The remaining columns in the sender details table depend on the relationship between the Current bulk email threshold and New bulk email threshold values after you run a simulation:

  • New bulk email threshold equals Current bulk email threshold:

    • Potential false positive
    • Potential false negative

    To filter the results, select All senders and then select one of the following values:

    • Potential false positive: Only senders where Potential false positive is True are shown.
    • Potential false negative: Only senders where Potential false negative is True are shown.

    The Bulk senders insight page before you run a simulation or after you run a simulation where the new BCL threshold equals the current BCL threshold.

  • New bulk email threshold is less than Current bulk email threshold:

    • New sender blocked
    • Potential false positive

    To filter the results, select All senders and then select one of the following values:

    • New sender blocked: Only senders where New sender blocked is True are shown.
    • Potential false positive: Only senders where Potential false positive is True are shown.

    The Bulk senders insight page after you run a simulation where the new BCL threshold is less than the current BCL threshold.

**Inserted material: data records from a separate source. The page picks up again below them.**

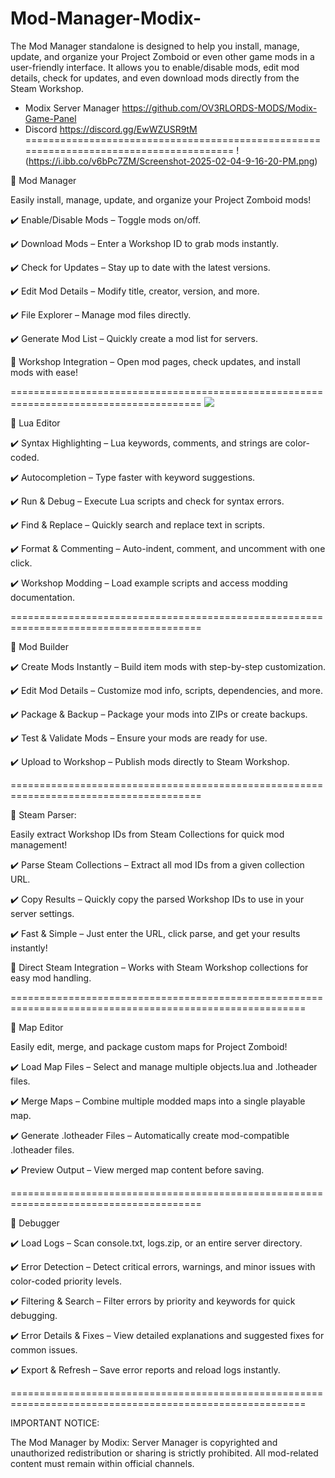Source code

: # Mod-Manager-Modix-
The Mod Manager standalone is designed to help you install, manage, update, and organize your Project Zomboid or even other game mods in a user-friendly interface. It allows you to enable/disable mods, edit mod details, check for updates, and even download mods directly from the Steam Workshop.

- Modix Server Manager
https://github.com/OV3RLORDS-MODS/Modix-Game-Panel
- Discord
https://discord.gg/EwWZUSR9tM
=======================================================================================
!(https://i.ibb.co/v6bPc7ZM/Screenshot-2025-02-04-9-16-20-PM.png)

🔹 Mod Manager 

Easily install, manage, update, and organize your Project Zomboid mods!

✔️ Enable/Disable Mods – Toggle mods on/off.

✔️ Download Mods – Enter a Workshop ID to grab mods instantly.

✔️ Check for Updates – Stay up to date with the latest versions.

✔️ Edit Mod Details – Modify title, creator, version, and more.

✔️ File Explorer – Manage mod files directly.

✔️ Generate Mod List – Quickly create a mod list for servers.

🔗 Workshop Integration – Open mod pages, check updates, and install mods with ease!

=======================================================================================
![](https://i.ibb.co/JW2V4fjL/Screenshot-2025-02-04-9-21-17-PM.png)

🔹 Lua Editor 

✔️ Syntax Highlighting – Lua keywords, comments, and strings are color-coded.

✔️ Autocompletion – Type faster with keyword suggestions.

✔️ Run & Debug – Execute Lua scripts and check for syntax errors.

✔️ Find & Replace – Quickly search and replace text in scripts.

✔️ Format & Commenting – Auto-indent, comment, and uncomment with one click.

✔️ Workshop Modding – Load example scripts and access modding documentation.

=======================================================================================

🔹 Mod Builder

✔️ Create Mods Instantly – Build item mods with step-by-step customization.

✔️ Edit Mod Details – Customize mod info, scripts, dependencies, and more.

✔️ Package & Backup – Package your mods into ZIPs or create backups.

✔️ Test & Validate Mods – Ensure your mods are ready for use.

✔️ Upload to Workshop – Publish mods directly to Steam Workshop.

=======================================================================================

🔹 Steam Parser:

Easily extract Workshop IDs from Steam Collections for quick mod management!

✔️ Parse Steam Collections – Extract all mod IDs from a given collection URL.

✔️ Copy Results – Quickly copy the parsed Workshop IDs to use in your server settings.

✔️ Fast & Simple – Just enter the URL, click parse, and get your results instantly!

🔗 Direct Steam Integration – Works with Steam Workshop collections for easy mod handling.

=========================================================================================================

🔹 Map Editor 

Easily edit, merge, and package custom maps for Project Zomboid!

✔️ Load Map Files – Select and manage multiple objects.lua and .lotheader files.

✔️ Merge Maps – Combine multiple modded maps into a single playable map.

✔️ Generate .lotheader Files – Automatically create mod-compatible .lotheader files.

✔️ Preview Output – View merged map content before saving.

=======================================================================================

🔹 Debugger 

✔️ Load Logs – Scan console.txt, logs.zip, or an entire server directory.

✔️ Error Detection – Detect critical errors, warnings, and minor issues with color-coded priority levels.

✔️ Filtering & Search – Filter errors by priority and keywords for quick debugging.

✔️ Error Details & Fixes – View detailed explanations and suggested fixes for common issues.

✔️ Export & Refresh – Save error reports and reload logs instantly.

=========================================================================================================

IMPORTANT NOTICE:

The Mod Manager by Modix: Server Manager is copyrighted and unauthorized redistribution or sharing is strictly prohibited. All mod-related content must remain within official channels.
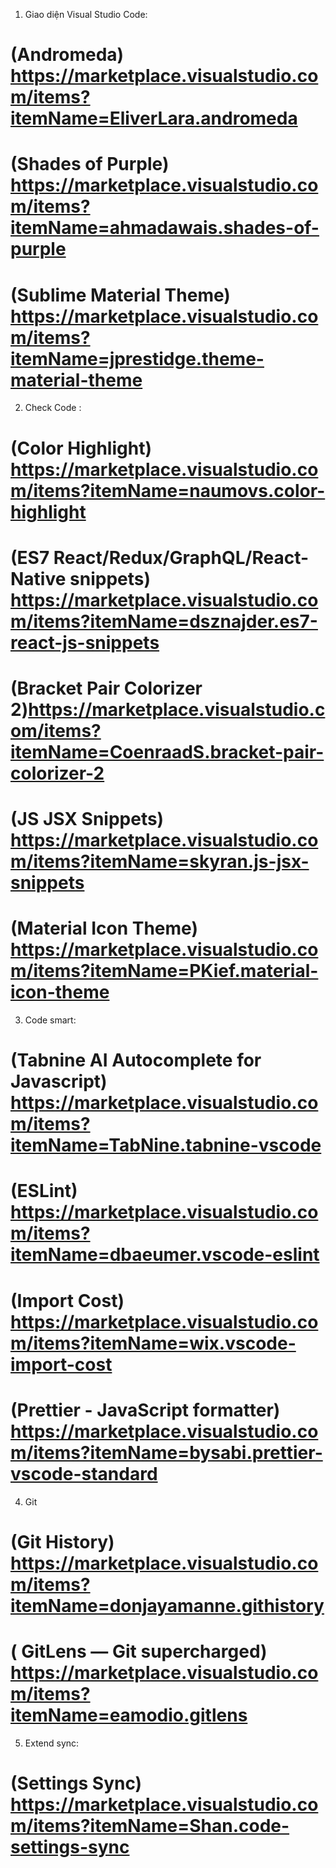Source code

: 1. Giao diện Visual Studio Code:
 # (Andromeda) https://marketplace.visualstudio.com/items?itemName=EliverLara.andromeda 
 # (Shades of Purple) https://marketplace.visualstudio.com/items?itemName=ahmadawais.shades-of-purple
 # (Sublime Material Theme) https://marketplace.visualstudio.com/items?itemName=jprestidge.theme-material-theme

2. Check Code :
# (Color Highlight) https://marketplace.visualstudio.com/items?itemName=naumovs.color-highlight   
# (ES7 React/Redux/GraphQL/React-Native snippets) https://marketplace.visualstudio.com/items?itemName=dsznajder.es7-react-js-snippets
# (Bracket Pair Colorizer 2)https://marketplace.visualstudio.com/items?itemName=CoenraadS.bracket-pair-colorizer-2
# (JS JSX Snippets) https://marketplace.visualstudio.com/items?itemName=skyran.js-jsx-snippets
# (Material Icon Theme) https://marketplace.visualstudio.com/items?itemName=PKief.material-icon-theme

3. Code smart: 
# (Tabnine AI Autocomplete for Javascript) https://marketplace.visualstudio.com/items?itemName=TabNine.tabnine-vscode
# (ESLint) https://marketplace.visualstudio.com/items?itemName=dbaeumer.vscode-eslint
# (Import Cost) https://marketplace.visualstudio.com/items?itemName=wix.vscode-import-cost
# (Prettier - JavaScript formatter) https://marketplace.visualstudio.com/items?itemName=bysabi.prettier-vscode-standard

4. Git
# (Git History) https://marketplace.visualstudio.com/items?itemName=donjayamanne.githistory
# (	GitLens — Git supercharged) https://marketplace.visualstudio.com/items?itemName=eamodio.gitlens
5. Extend sync: 
# (Settings Sync) https://marketplace.visualstudio.com/items?itemName=Shan.code-settings-sync
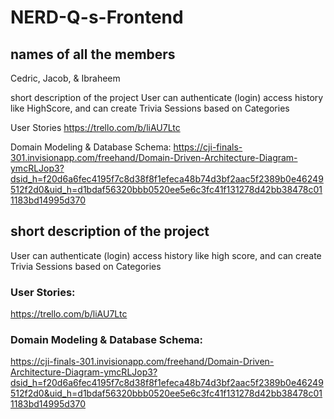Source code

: # NERD-Q-s-Frontend

## names of all the members

Cedric, Jacob, & Ibraheem

short description of the project
User can authenticate (login) access history like HighScore, and can create Trivia Sessions based on Categories


User Stories
https://trello.com/b/liAU7Ltc

Domain Modeling & Database Schema:
https://cji-finals-301.invisionapp.com/freehand/Domain-Driven-Architecture-Diagram-ymcRLJop3?dsid_h=f20d6a6fec4195f7c8d38f8f1efeca48b74d3bf2aac5f2389b0e46249512f2d0&uid_h=d1bdaf56320bbb0520ee5e6c3fc41f131278d42bb38478c011183bd14995d370

## short description of the project

User can authenticate (login) access history like high score, and can create Trivia Sessions based on Categories


### User Stories:

https://trello.com/b/liAU7Ltc

### Domain Modeling & Database Schema:

https://cji-finals-301.invisionapp.com/freehand/Domain-Driven-Architecture-Diagram-ymcRLJop3?dsid_h=f20d6a6fec4195f7c8d38f8f1efeca48b74d3bf2aac5f2389b0e46249512f2d0&uid_h=d1bdaf56320bbb0520ee5e6c3fc41f131278d42bb38478c011183bd14995d370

  • New bulk email threshold is greater than Current bulk email threshold:

    • New sender allowed
    • Potential false negative

    To filter the results, select All senders and then select one of the following values:

    • New sender allowed: Only senders where New sender allowed is True are shown.
    • Potential false negative: Only senders where Potential false negative is True are shown.

    The Bulk senders insight page after you run a simulation where the new BCL threshold is greater than the current BCL threshold.

To change the list of entries from normal to compact spacing, select Change list spacing to compact or normal, and then select Compact list.

Use the Search box and a corresponding value to find specific senders in the table.

Use Export to save the currently displayed list of senders to a CSV file. The default filename is Bulk sender insights - Microsoft Defender.csv, and the default location is the local Downloads folder. If an exported file already exists in that location, the filename is incremented (for example, Bulk sender insights - Microsoft Defender(1).csv).

View detailed information about a bulk sender on the Bulk senders insight page

To view details about a specific sender from the sender details table at the bottom of the Bulk senders insight page, click anywhere in the row other than the check box next to the first column. The Sender details flyout that opens contains the following information about the sender:

  • Sender: The sender's email address.
  • Messages: The number of messages from the sender.
  • Messages in Inbox: The number of messages from the sender that were delivered to user Inboxes.
  • Messages in quarantine or Junk Email: The number of messages from the sender that were delivered to user Junk Email folders or quarantined.
  • Admin setting: Whether the sender is allowed or blocked by the Manage allows and blocks in the Tenant Allow/Block ListValid values are:
    • Allow: An allow entry exists for the message sender.
    • Block: A block entry exists for the message sender.
  • User allowed messages: The number of messages from the sender that were added the Safe Senders list in user mailboxes.
  • User blocked messages: The number of messages from the sender that were added the Blocked Senders list in user mailboxes.
  • False positive submissions: The number of messages from the sender that were submitted as good mail accidentally blocked.
  • False negative submissions: The number of messages from the sender that were submitted as bad mail accidentally delivered.
  • User moved from Junk Email to Inbox
  • User moved from Inbox to Junk Email
  • User deleted messages
  • Admin quarantined messages
  • Admin moved emails from Inbox to Junk Email
  • Admin deleted messages

The sender details flyout from the sender details table on the Bulk senders insight page.